Retail disappoints despite green shoots
Retail spending continues to underwhelm even as the sector shows green shoots of recovery following lower borrowing costs and government tax offsets.
Total seasonally adjusted retail spending rose 0.4 per cent to $27.55 billion for the month, according to Australian Bureau of Statistics data released on Friday, led by a 1.8 per cent rise in clothing, footwear and personal accessory retailing, and a 1.1 per cent rise for department stores.
But the rebound from a flat July result missed consensus forecasts of a 0.5 per cent rise, with economists yet to be convinced recent stimulus measures have been enough to boost the nation’s flagging economy.

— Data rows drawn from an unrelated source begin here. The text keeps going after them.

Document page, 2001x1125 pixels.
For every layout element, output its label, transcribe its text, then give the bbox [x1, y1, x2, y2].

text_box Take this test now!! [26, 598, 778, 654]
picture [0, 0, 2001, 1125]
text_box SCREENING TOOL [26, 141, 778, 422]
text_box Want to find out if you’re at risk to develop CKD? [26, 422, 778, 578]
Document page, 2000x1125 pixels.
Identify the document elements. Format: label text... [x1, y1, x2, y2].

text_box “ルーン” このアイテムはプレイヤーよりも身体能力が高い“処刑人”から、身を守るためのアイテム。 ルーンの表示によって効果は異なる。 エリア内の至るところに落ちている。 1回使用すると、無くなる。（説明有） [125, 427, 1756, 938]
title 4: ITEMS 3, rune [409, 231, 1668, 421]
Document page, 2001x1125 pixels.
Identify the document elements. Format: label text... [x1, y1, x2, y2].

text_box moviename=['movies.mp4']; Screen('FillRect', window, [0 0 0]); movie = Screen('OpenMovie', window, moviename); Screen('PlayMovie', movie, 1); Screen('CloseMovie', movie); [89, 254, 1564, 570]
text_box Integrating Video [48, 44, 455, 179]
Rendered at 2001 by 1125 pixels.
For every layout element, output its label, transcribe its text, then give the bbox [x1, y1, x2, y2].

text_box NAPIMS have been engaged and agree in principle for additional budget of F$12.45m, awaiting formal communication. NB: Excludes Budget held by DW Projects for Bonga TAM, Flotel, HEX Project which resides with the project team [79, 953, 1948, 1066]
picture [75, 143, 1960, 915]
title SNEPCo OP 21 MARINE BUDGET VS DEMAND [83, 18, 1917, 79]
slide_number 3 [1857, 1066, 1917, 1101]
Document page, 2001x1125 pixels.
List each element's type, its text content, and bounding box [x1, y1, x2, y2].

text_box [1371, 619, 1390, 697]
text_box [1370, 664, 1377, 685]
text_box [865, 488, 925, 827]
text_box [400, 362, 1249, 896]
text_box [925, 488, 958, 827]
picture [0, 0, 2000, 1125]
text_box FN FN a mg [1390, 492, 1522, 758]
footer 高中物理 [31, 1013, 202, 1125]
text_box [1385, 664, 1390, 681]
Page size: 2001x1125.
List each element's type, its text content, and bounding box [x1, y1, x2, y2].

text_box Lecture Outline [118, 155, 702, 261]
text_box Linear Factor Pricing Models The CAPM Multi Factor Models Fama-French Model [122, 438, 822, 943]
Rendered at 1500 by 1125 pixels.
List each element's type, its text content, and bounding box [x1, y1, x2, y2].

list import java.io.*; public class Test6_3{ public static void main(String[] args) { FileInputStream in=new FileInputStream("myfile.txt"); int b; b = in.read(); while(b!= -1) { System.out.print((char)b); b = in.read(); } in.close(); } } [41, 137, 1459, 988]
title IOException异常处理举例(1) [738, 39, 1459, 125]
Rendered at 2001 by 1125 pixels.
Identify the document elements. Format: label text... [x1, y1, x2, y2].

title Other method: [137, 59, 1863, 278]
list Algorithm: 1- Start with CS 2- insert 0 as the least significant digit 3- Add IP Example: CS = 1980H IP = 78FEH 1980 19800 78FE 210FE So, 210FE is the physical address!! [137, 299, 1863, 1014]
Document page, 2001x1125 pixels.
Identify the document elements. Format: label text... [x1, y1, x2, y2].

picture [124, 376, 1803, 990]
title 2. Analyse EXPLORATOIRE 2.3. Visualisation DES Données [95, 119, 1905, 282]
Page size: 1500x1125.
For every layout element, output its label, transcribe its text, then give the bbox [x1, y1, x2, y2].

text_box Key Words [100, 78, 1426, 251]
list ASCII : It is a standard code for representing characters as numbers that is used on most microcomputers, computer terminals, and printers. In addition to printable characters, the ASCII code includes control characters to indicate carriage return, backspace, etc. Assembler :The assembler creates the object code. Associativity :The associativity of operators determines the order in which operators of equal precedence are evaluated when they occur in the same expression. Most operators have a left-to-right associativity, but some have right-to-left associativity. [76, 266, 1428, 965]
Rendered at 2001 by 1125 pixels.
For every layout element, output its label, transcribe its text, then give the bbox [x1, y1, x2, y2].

“As it stands, the 0.4 per cent gain suggests the ‘cash splash’ is barely a trickle so far,” Westpac economist Matthew Hassan said.
The Reserve Bank cut the cash rate to a new record low 0.75 per cent on Tuesday after its previous two attempts to lower the cost of borrowing in June and July appeared to yield nought but an increase in property prices.
A 0.1 per cent retail decline in July was upwardly revised on Friday to reflect a flat result, following on from a June increase blighted by a disappointing result for quarterly volumes.
Callam Pickering, APAC economist from jobs site Indeed, said the response to the tax and interest rate cuts was far from encouraging.
“Tax cuts and the decline in mortgage rates were expected to provide a brief sugar hit for the household sector… That occurred to some degree in August but growth of 0.4 per cent is hardly worth crowing about,” Mr Pickering said.
“Spending on discretionary items, such as household goods, remains quite weak reflecting tight budgets and cautious households.”
All states except Western Australia and the Northern Territory recorded a retail rebound in August, with Queensland and South Australia recording the biggest lift, rising 0.8 per cent and 0.6 per cent respectively.
Retail spending in New South Wales and Victoria each rose by 0.3 per cent.
Mr Hassan said it was a disappointing overall result that suggested stimulus cash had not been deployed, or underlying conditions may be weaker than estimated.
“Either way it marks a softer than expected trajectory for the consumer so far in Q3,” Mr Hassan said.
The figures came as RBA Assistant Governor Luci Ellis identified heightened retail competition as having “profound” impact on pricing models for inflation, following the arrival of online retailers such as Amazon in Australia.
“After a long period where retail prices tended to rise at roughly the same rate as inflation generally, for the past decade or so, these prices have been flat to falling,” Ms Ellis said in a speech in Geelong.
NAB’s Kaixin Owyong said while a welcome return to growth, Friday’s weaker-than-expected figures suggested considerable headwinds were in effect.
“For the RBA, these data confirm anecdotes from retailers that suggested ongoing softness and suggests further stimulus is required to get consumer spending to lift,” Ms Owyong said.
NAB said it continues to expect the next 25bp cash rate cut to 0.5 per cent to occur in December.
The market has almost fully priced in a fourth cut for 2019 by the end of the year.
Further evidence of economic weakness presented itself as new car sales declined for an 18th consecutive month.
The number of vehicles sold across Australia last month was 6.9 per cent lower compared to September 2018, per data released by the Federal Chamber of Automotive Industries on Thursday.
The Australian dollar fell from 67.55 US cents to 67.49 US cents immediately after the release of the data, and was worth 67.54 at 1348 AEST.